**PROBLEM DETAILS**
Answer with a number only, giving how many lines in the data below include "back".

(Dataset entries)
------------------------------------------------
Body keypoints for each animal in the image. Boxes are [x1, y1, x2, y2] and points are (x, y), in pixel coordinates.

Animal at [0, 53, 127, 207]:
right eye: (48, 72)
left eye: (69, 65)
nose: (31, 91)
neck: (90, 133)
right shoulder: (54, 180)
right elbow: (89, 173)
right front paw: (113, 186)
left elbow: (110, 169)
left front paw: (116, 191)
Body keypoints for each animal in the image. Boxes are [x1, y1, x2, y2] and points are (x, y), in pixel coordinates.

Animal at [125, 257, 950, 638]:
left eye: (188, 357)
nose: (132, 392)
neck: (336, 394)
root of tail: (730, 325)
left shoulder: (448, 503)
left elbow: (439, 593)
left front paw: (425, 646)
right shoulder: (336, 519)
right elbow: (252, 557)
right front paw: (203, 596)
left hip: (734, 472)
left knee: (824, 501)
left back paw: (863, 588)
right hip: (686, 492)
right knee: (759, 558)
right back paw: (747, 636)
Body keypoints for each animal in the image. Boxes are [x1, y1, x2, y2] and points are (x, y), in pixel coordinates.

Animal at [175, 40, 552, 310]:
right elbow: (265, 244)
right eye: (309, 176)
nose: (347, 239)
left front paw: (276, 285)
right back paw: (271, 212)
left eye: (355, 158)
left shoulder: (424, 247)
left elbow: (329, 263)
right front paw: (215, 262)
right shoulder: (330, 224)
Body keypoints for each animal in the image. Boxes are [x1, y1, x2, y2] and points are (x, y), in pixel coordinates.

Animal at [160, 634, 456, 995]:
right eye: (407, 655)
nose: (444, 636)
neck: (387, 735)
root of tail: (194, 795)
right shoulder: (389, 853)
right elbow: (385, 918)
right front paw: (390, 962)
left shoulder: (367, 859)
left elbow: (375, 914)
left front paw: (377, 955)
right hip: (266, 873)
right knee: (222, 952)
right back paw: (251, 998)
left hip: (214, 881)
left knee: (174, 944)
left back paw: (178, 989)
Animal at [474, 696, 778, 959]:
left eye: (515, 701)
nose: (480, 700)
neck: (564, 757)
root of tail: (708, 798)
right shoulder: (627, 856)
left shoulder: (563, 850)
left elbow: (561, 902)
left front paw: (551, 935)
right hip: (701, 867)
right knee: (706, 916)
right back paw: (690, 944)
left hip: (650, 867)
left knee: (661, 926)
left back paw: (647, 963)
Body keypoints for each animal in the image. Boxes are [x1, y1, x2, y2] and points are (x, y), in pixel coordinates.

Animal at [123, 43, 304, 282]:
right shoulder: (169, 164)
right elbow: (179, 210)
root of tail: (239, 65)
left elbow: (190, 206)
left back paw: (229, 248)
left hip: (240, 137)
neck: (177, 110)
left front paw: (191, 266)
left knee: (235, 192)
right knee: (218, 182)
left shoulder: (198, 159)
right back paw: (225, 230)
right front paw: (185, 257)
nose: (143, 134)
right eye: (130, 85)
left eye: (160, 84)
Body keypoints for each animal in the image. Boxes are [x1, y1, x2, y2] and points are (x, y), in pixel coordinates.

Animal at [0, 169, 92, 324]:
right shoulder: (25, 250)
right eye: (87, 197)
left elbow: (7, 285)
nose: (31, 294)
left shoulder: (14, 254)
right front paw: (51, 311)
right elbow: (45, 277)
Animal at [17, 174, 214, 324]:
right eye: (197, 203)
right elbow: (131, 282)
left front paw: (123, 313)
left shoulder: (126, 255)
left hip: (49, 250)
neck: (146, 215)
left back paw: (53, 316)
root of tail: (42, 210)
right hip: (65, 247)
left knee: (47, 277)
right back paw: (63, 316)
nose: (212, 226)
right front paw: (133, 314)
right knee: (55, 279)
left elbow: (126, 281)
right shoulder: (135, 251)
------------------------------------------------
**RESPONSE BELOW**
11